##### TEXTO SELECIONADO #####

O “lulismo” de qualificativo jornalístico pejorativo ganhou ar de estatuto teórico. Hoje, lulismo é um conceito. Conceito que busca descrever e explicar, de modo geral, o período dos últimos oito anos da política brasileira.
O balanço desse período é urgente e necessário. Para quem participa eventual ou organicamente da esquerda brasileira pôde constatar a notável diferenciação valorativa em relação ao governo Lula de 2002 para cá. Sem descolar do plano mais superficial, esse movimento foi da esperança à desilusão, do cinismo a um projeto histórico de transformações viáveis e progressistas dentro da ordem capitalista. Do ponto de vista do movimento social isso significa apenas uma coisa: da defesa envergonhada do lulismo em 2006 a sua defesa apaixonada em 2010.
Esse período correspondeu também a um fortalecimento efêmero da esquerda revolucionária. Desde 2002, quando se anteviu o quanto os bancos seriam remunerados, até mais ou menos 2008, quando a crise econômica foi “vencida” por instrumentos de incentivo ao consumo e por uma orientação desenvolvimentista da economia, a esquerda revolucionária viveu um momento de fôlego parcial. Proliferaram análises sobre a origem e caráter do PT, surgiu mais um partido na esquerda brasileira, movimentos sociais de caráter autonomista e com sérias desconfianças à ordem institucional passaram a ter um espaço inaudito. Uma análise séria a respeito desse movimento que ensaiou rupturas a ordem é um capítulo à parte.
O fato é que o lulismo com políticas sociais emergenciais, seguido do consumo de geladeiras e carros, conquistou um largo setor da classe trabalhadora mais explorada. Isso ainda para permanecer no superficial. O fenômeno que se processou nesse interregno é bem mais profundo.

##### DADOS ARMAZENADOS #####

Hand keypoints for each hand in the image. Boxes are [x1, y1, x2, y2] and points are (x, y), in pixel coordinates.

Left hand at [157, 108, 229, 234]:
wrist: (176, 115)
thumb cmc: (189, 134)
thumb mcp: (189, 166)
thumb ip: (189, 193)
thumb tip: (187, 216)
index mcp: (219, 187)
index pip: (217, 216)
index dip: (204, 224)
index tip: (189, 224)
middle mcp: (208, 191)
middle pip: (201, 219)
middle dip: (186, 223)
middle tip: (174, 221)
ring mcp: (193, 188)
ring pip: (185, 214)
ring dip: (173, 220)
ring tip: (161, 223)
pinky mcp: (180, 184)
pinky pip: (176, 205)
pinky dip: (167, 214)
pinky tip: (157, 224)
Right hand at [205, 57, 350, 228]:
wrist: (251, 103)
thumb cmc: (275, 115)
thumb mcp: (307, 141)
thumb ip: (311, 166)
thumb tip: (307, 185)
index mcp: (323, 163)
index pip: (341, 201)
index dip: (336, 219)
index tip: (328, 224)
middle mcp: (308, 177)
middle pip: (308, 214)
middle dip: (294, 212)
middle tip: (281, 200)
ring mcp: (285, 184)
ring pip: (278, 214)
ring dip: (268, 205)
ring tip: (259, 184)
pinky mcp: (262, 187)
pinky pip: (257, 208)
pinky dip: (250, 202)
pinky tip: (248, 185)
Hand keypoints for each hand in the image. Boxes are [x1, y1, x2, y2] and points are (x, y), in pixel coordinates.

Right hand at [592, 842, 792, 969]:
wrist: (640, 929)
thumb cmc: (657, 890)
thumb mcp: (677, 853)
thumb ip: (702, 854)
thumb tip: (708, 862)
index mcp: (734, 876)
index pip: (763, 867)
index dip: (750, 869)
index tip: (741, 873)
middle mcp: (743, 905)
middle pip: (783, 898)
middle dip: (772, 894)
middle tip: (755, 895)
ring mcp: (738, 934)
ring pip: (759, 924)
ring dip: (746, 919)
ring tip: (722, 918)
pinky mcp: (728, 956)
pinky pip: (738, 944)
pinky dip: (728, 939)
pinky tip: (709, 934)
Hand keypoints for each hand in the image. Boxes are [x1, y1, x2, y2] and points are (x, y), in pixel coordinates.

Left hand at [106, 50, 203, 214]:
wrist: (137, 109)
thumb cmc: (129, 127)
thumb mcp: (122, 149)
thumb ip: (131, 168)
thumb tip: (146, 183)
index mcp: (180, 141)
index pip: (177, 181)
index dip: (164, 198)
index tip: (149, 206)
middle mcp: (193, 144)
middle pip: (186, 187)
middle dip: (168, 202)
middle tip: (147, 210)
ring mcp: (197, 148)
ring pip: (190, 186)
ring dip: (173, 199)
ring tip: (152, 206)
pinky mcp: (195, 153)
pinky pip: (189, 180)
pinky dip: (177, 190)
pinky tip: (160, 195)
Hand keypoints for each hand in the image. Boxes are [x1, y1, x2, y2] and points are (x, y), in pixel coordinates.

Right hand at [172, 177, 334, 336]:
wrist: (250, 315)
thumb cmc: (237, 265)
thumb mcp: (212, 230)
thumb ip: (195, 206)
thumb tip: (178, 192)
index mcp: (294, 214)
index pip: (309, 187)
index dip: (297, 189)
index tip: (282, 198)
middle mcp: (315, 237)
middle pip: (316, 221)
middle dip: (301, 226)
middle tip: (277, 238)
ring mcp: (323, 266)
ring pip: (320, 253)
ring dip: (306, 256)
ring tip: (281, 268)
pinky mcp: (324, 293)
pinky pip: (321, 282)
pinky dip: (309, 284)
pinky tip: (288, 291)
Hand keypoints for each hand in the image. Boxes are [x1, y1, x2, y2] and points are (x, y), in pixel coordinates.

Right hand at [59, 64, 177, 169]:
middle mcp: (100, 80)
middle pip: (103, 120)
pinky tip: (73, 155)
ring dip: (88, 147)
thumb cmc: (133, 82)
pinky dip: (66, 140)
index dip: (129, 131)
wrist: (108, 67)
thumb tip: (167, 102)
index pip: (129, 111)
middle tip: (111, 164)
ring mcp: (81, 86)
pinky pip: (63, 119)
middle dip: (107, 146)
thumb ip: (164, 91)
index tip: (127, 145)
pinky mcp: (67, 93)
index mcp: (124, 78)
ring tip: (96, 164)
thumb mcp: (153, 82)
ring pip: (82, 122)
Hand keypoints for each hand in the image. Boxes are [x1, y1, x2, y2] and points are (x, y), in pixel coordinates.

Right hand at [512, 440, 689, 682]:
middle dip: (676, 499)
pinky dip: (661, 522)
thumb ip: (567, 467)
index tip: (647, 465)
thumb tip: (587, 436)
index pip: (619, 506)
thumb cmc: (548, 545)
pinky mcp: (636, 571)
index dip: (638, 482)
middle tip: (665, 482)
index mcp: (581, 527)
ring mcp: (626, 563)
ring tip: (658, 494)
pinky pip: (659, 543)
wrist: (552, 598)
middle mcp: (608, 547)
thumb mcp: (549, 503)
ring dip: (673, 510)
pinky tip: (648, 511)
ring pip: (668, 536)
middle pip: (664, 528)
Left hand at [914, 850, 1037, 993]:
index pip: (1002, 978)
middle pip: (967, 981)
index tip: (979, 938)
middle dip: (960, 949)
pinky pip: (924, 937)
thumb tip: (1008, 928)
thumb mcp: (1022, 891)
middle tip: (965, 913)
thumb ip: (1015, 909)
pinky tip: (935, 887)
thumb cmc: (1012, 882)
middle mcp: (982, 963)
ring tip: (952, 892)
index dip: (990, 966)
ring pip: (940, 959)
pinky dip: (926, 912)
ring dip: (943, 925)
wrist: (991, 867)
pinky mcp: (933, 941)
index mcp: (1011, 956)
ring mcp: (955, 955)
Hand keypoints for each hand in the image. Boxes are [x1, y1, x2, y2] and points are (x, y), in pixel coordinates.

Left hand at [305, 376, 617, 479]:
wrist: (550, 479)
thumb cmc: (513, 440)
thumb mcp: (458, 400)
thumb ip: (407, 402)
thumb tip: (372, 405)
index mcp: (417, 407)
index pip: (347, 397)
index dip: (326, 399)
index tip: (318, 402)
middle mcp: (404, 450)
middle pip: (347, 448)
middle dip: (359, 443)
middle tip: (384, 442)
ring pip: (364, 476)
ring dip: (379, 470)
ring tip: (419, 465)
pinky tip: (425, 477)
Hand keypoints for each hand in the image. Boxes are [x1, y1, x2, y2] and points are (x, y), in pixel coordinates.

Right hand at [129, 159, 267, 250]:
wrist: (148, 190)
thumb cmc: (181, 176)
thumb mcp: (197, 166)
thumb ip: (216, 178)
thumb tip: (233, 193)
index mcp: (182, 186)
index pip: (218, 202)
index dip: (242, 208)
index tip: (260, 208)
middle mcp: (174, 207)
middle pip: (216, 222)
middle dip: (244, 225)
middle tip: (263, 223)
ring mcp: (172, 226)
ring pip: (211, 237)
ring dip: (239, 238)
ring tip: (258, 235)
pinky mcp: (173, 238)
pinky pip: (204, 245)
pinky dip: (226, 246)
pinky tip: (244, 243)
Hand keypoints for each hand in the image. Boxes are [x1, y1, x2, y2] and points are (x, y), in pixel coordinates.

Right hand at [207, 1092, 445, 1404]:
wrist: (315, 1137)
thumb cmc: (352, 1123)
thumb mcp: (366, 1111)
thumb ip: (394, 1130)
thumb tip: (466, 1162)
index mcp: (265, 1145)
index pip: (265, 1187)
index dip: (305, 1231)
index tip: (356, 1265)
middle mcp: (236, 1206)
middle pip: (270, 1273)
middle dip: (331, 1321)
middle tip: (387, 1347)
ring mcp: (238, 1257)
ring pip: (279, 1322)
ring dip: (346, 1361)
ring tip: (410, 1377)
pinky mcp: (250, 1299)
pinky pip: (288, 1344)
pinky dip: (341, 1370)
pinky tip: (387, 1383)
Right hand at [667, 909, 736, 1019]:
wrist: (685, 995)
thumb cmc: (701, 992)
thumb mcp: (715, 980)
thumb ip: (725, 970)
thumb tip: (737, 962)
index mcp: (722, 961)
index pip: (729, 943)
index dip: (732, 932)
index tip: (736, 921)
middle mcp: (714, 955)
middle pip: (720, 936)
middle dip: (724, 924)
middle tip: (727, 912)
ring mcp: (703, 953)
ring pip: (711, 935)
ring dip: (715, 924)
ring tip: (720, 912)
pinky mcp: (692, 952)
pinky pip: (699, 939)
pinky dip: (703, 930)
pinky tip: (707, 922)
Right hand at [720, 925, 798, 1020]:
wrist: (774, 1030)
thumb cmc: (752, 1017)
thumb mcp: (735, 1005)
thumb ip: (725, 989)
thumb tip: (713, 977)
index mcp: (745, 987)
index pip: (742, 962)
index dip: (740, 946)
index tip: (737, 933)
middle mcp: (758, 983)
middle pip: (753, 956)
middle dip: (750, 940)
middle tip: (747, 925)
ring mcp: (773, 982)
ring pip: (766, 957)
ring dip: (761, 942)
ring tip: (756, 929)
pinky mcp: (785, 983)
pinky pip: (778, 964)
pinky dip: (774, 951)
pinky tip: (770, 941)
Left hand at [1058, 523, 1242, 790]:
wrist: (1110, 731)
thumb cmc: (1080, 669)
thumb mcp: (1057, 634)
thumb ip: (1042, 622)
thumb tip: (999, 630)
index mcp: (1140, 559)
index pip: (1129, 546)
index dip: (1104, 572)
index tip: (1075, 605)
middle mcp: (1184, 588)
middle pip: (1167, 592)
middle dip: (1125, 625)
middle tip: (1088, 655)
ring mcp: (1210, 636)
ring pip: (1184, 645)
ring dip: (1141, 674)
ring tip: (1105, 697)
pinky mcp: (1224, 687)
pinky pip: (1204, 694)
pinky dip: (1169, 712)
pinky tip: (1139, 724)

#####

● **EXERCÍCIOS**:
1. Liste todos os anos mencionados no texto sobre o lulismo, sem repetir nenhum.
2. Transcreva literalmente o trecho do texto sobre o lulismo que se inicia nas palavras que contêm "O fato é que" e se encerra em "bem mais profundo.".
3. Responda com base no texto sobre o lulismo:
(a) A que período da política brasileira o conceito de lulismo se refere?
(b) Por quais meios a crise econômica foi "vencida" por volta de 2008?
(c) Quais bens de consumo são citados na conquista de um largo setor da classe trabalhadora?

● **LISTA DE RESPOSTAS**:
1. 2002, 2006, 2008, 2010

2.
O fato é que o lulismo com políticas sociais emergenciais, seguido do consumo de geladeiras e carros, conquistou um largo setor da classe trabalhadora mais explorada. Isso ainda para permanecer no superficial. O fenômeno que se processou nesse interregno é bem mais profundo.

3.
(a) Aos últimos oito anos da política brasileira.
(b) Por instrumentos de incentivo ao consumo e por uma orientação desenvolvimentista da economia.
(c) Geladeiras e carros.